La Nuée : Vous n’échapperez pas aux sauterelles

La Nuée de Just Philippot vacille entre un drame social à l’allure réaliste et l’horreur. Une horreur qui n’est pas sans nuances, mélangeant elle-même le fantastique et le gore.

Le spectateur pénètre au sein d’un foyer anxieux, où une mère de famille (Suliane Brahim) qui élève seule ses deux enfants, se retrouve dans une importante crainte financière. Son élevage de sauterelles s’avère particulièrement compliqué. Voilà le spectateur plongé en plein milieu rural, loin des artifices citadines. Mis face à ce dur labeur, où il faut sans cesse s’égratigner les mains pour gagner un tant soit peu sa vie, le propos de l’histoire ainsi que sa représentation (toutefois un brin moins empathique que du Ken Loach) se fait percutante.
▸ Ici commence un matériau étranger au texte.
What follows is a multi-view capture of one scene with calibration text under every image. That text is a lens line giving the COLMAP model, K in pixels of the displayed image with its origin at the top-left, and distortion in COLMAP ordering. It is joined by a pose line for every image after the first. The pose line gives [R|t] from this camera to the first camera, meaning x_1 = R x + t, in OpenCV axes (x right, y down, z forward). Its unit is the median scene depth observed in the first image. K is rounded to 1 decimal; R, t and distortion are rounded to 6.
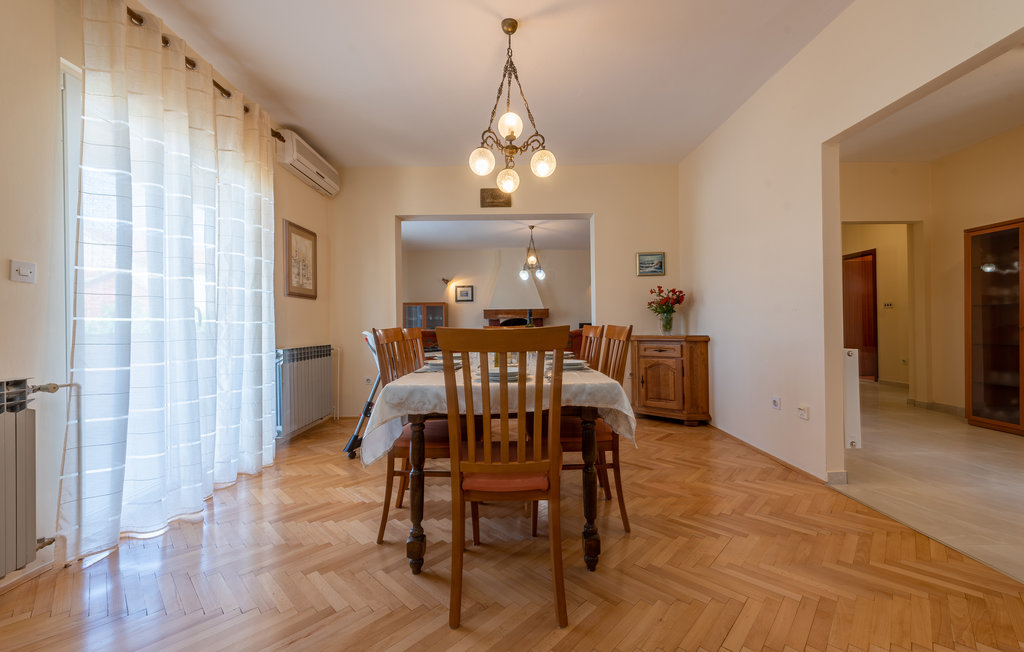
lens RADIAL K [[416.7, 0, 515.2], [0, 416.7, 326.2], [0, 0, 1]] dist [0.009036, 0.000167]
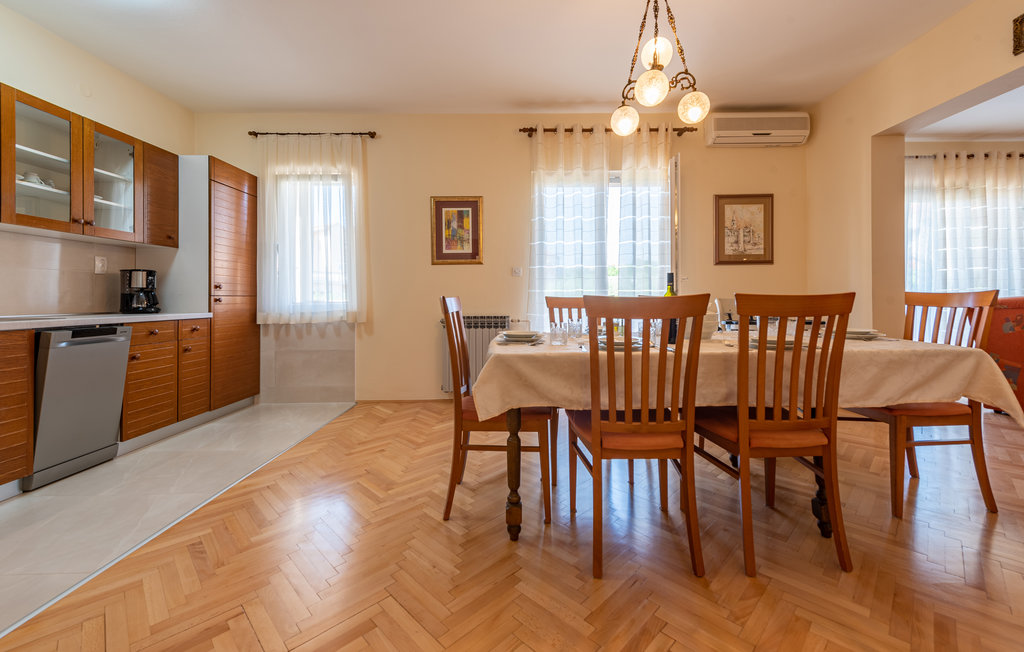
lens RADIAL K [[421.9, 0, 505.4], [0, 421.9, 294.8], [0, 0, 1]] dist [0.010058, -0.000091]
pose [[-0.047805, 0.006292, -0.998837, 0.509763], [0.009080, 0.999942, 0.005864, -0.004829], [0.998815, -0.008789, -0.047860, 0.440540]]
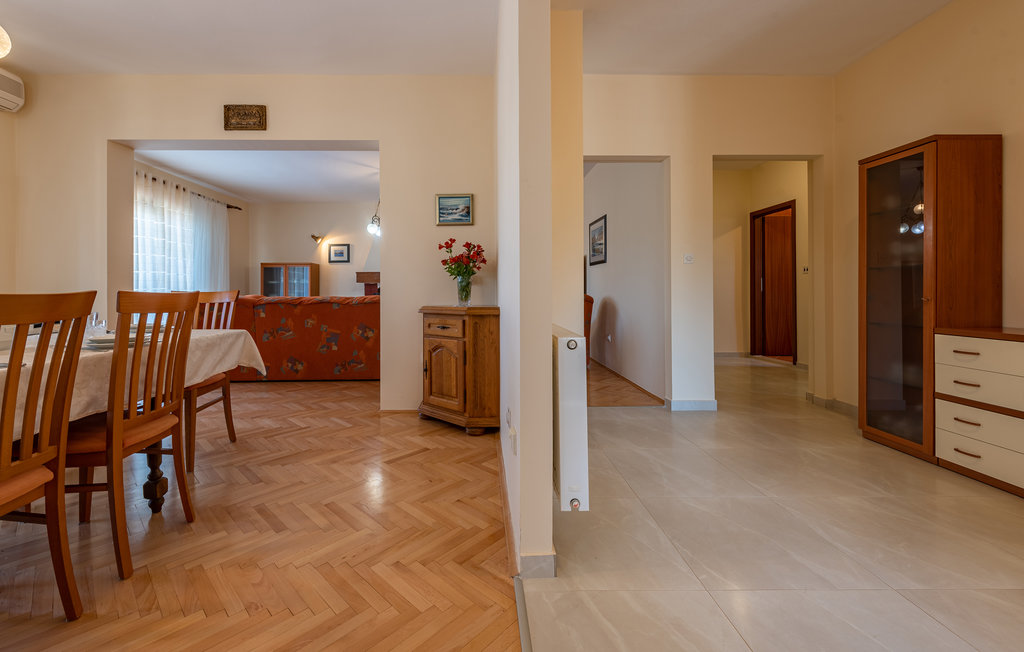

Outre un travail difficile qui pèse sur les frêles épaules de Virginie, son autre source d’anxiété principale est la relation qu’elle entretient avec ses deux enfants, Gaston et Laura. Si Gaston est un petit garçon jovial (seule source de gaieté dans l’œuvre), Laura, l’aînée, est en perpétuelle confrontation avec sa mère. L’incompréhension et le mal-être dominent entre les deux présences féminines. Laura ne comprends pas les ambitions de Virginie. Pourquoi sa mère s’épuise-t-elle à la tâche, sans essayer d’atteindre un plus grand objectif de vie ? Pourquoi ces sauterelles occupent-t-elles toute son attention?


D’abord individualisées, les sauterelles se font la métaphore directe de l’état de santé physique et mental de Virginie, qui se dégrade au fil du temps. Plus sa santé se dégrade, plus les sauterelles deviennent inquiétantes, menaçantes et prennent de l’ampleur. Virginie, essayant de joindre les deux bouts entre sa profession d’agricultrice et son quotidien de mère, s’en oublie entièrement. On l’observe avoir oublié tous ses désirs, ne pas s’autoriser à vivre sa féminité. Elle disparaît, s’évapore doucement, jusqu’à se laisser engloutir par une dépression qui se devine. Plus elle plonge dans le gouffre, plus les sauterelles prennent le contrôle de son corps. Dévorant sa chaire, peu à peu. Virginie se donne à elles, comme une offrande. Se sacrifie, pour ses enfants. Se sacrifie dans sa vie de femme.

La mise en scène regorge d’ingéniosités et confère une angoisse grandissante. D’abord, la présence récurrente d’une lumière verte, travaillée dans l’œuvre, nous sort d’un réalisme potentiellement attendu. On pivote dans une dimension plus irréelle et même absurde, plus fantastique. Dès lors que son esthétisme apparaît, cette lumière suggère un danger imminent. Les sauterelles, tantôt filmées en très gros plan, maintenus dans des espaces clos, deviennent un brouillard ardent qui sortent de leur espace d’enfermement pour aller pourchasser leurs proies humaines. Une nuée qui engloutit la chair, pénètre les pores de la peau. Une nuée, cet immense tourbillon noir fait de sauterelles, prend tout son sens jusqu’au dénouement. Une nouvelle phobie naît chez le spectateur horrifié. Les sauterelles sont affreusement dérangeantes. Carnivores et voraces, exerçant une emprise véritablement malsaine. Un monstre, auquel on ne s’attend pas.

Aller voir La Nuée en salles, c’est soutenir un cinéma français qui ose sortir d’une zone de confort habituelle. Pas une once de comédie dans le film, mais du drame réinventé. On ne pleure pas, non. On est submergé et bluffé, par la simple force de la suggestion. Le dialogue ne prédomine pas. C’est l’atmosphère qui fait tout le travail, une atmosphère qui s’immisce dans nos entrailles pour nous faire vivre une expérience surprenante.